Mou Banerjee is reading ‘Invisible Cities’

This is the cover of Invisible Cities with an abstract gray image and an illustration of a bird.[The following is an excerpt from the College of Letters & Sciences “Hot Reads 2023” by Isabella Ruder.]

“I have read Invisible Cities multiple times, and I have returned to it again this summer. Written by the Italian author Italo Calvino and structured as a dialogue between the Mongol emperor Kublai Khan and his visitor, the Italian adventurer Marco Polo, the book consists of prose poems describing 55 fictional cities.

I am visiting my hometown in India after almost 15 years, and the experience has sent me back to Calvino’s meditation on our relationship to the many places and spaces we inhabit throughout our lives. As a historian, I am deeply engaged with the past and with the ways in which our memory can change our perceptions of our past selves and the places where we might once have been happy.

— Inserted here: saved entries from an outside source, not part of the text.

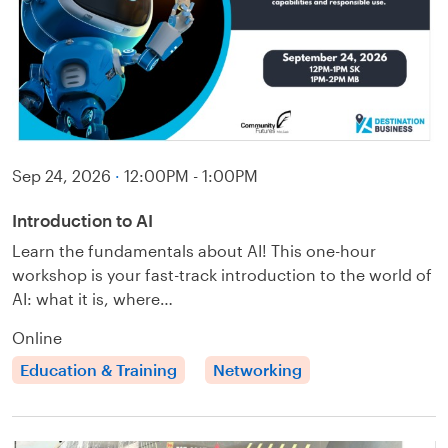
Sep 24, 2026
·
12:00PM - 1:00PM
Introduction to AI
Learn the fundamentals about AI! This one-hour
workshop is your fast-track introduction to the world of
AI: what it is, where…
Online
Education & Training
Networking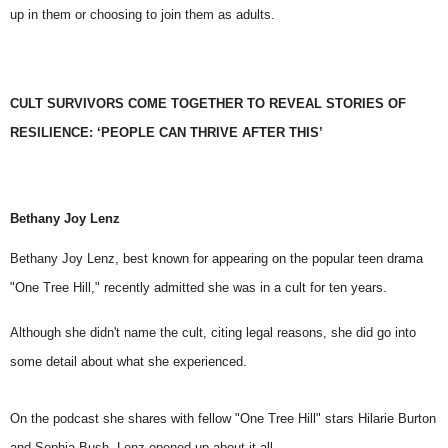
up in them or choosing to join them as adults.
CULT SURVIVORS COME TOGETHER TO REVEAL STORIES OF
RESILIENCE: ‘PEOPLE CAN THRIVE AFTER THIS’
Bethany Joy Lenz
Bethany Joy Lenz
, best known for appearing on the popular teen drama
"One Tree Hill," recently admitted she was in a cult for ten years.
Although she didn't name the cult, citing legal reasons, she did go into
some detail about what she experienced.
On the podcast she shares with fellow
"One Tree Hill"
stars Hilarie Burton
and Sophia Bush, Lenz opened up about it all.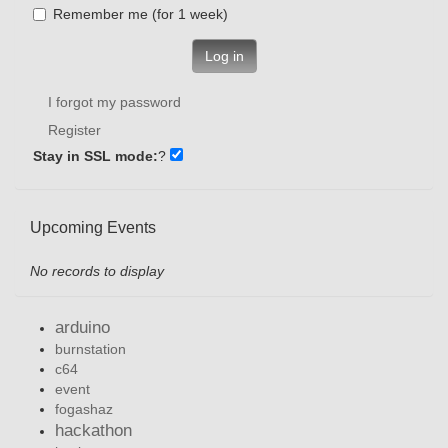
Remember me (for 1 week)
Log in
I forgot my password
Register
Stay in SSL mode:
?
Upcoming Events
No records to display
arduino
burnstation
c64
event
fogashaz
hackathon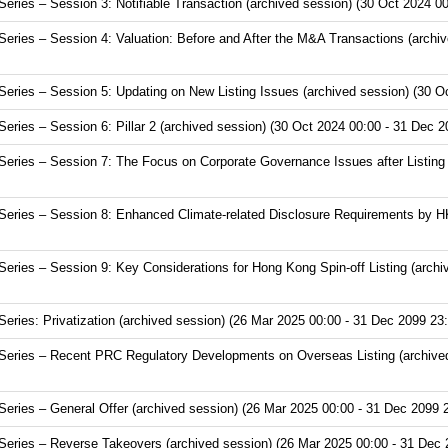
ries – Session 3: Notifiable Transaction (archived session) (30 Oct 2024 00
ries – Session 4: Valuation: Before and After the M&A Transactions (archiv
ries – Session 5: Updating on New Listing Issues (archived session) (30 Oc
ries – Session 6: Pillar 2 (archived session) (30 Oct 2024 00:00 - 31 Dec 2
ries – Session 7: The Focus on Corporate Governance Issues after Listing (
eries – Session 8: Enhanced Climate-related Disclosure Requirements by HK
ries – Session 9: Key Considerations for Hong Kong Spin-off Listing (archi
ries: Privatization (archived session) (26 Mar 2025 00:00 - 31 Dec 2099 23:
eries – Recent PRC Regulatory Developments on Overseas Listing (archived
ries – General Offer (archived session) (26 Mar 2025 00:00 - 31 Dec 2099 
eries – Reverse Takeovers (archived session) (26 Mar 2025 00:00 - 31 Dec 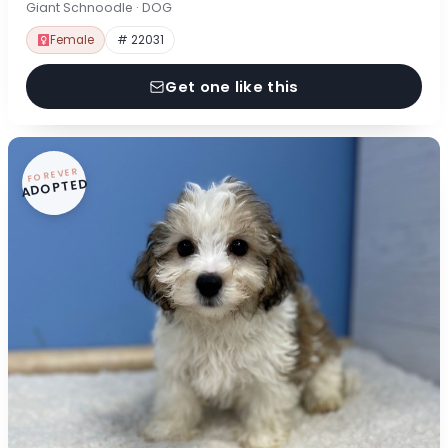
Giant Schnoodle · DOG
Female
# 22031
Get one like this
FOREVER
ADOPTED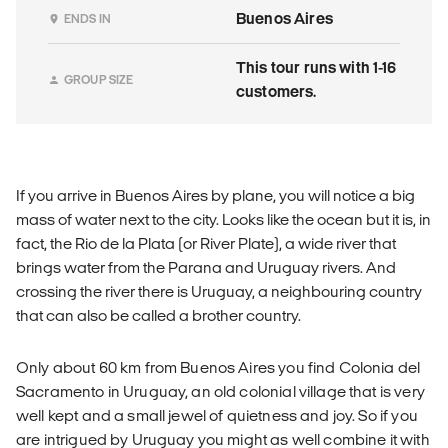
Buenos Aires
ENDS IN
This tour runs with 1-16
GROUP SIZE
customers.
If you arrive in Buenos Aires by plane, you will notice a big
mass of water next to the city. Looks like the ocean but it is, in
fact, the Rio de la Plata (or River Plate), a wide river that
brings water from the Parana and Uruguay rivers. And
crossing the river there is Uruguay, a neighbouring country
that can also be called a brother country.
Only about 60 km from Buenos Aires you find Colonia del
Sacramento in Uruguay, an old colonial village that is very
well kept and a small jewel of quietness and joy. So if you
are intrigued by Uruguay you might as well combine it with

Therefore, as an immigrant to the United States who has briefly returned home, Invisible Cities has become even more poignant to me. There are multiple such cities, in our memories, in our dreams and desires—those cities we have lost, those we inhabit, and those that we have yet to find. As Marco Polo tells Kublai Khan, “Arriving at each new city, the traveler finds again a past of his that he did not know he had: the foreignness of what you no longer are or no longer possess lies in wait for you in foreign, unpossessed places.” At any moment that I am walking through the streets of my childhood hometown, I am simultaneously also at the Union Terrace, watching the blue waves on Lake Mendota as I tell my sister about my life in Madison.

This is a very slim book, easy to read and beautifully philosophical. I recommend this extraordinary novel and its brilliant meditations on the human experience, on our culture, on memory and time to the UW–Madison family with great pleasure.”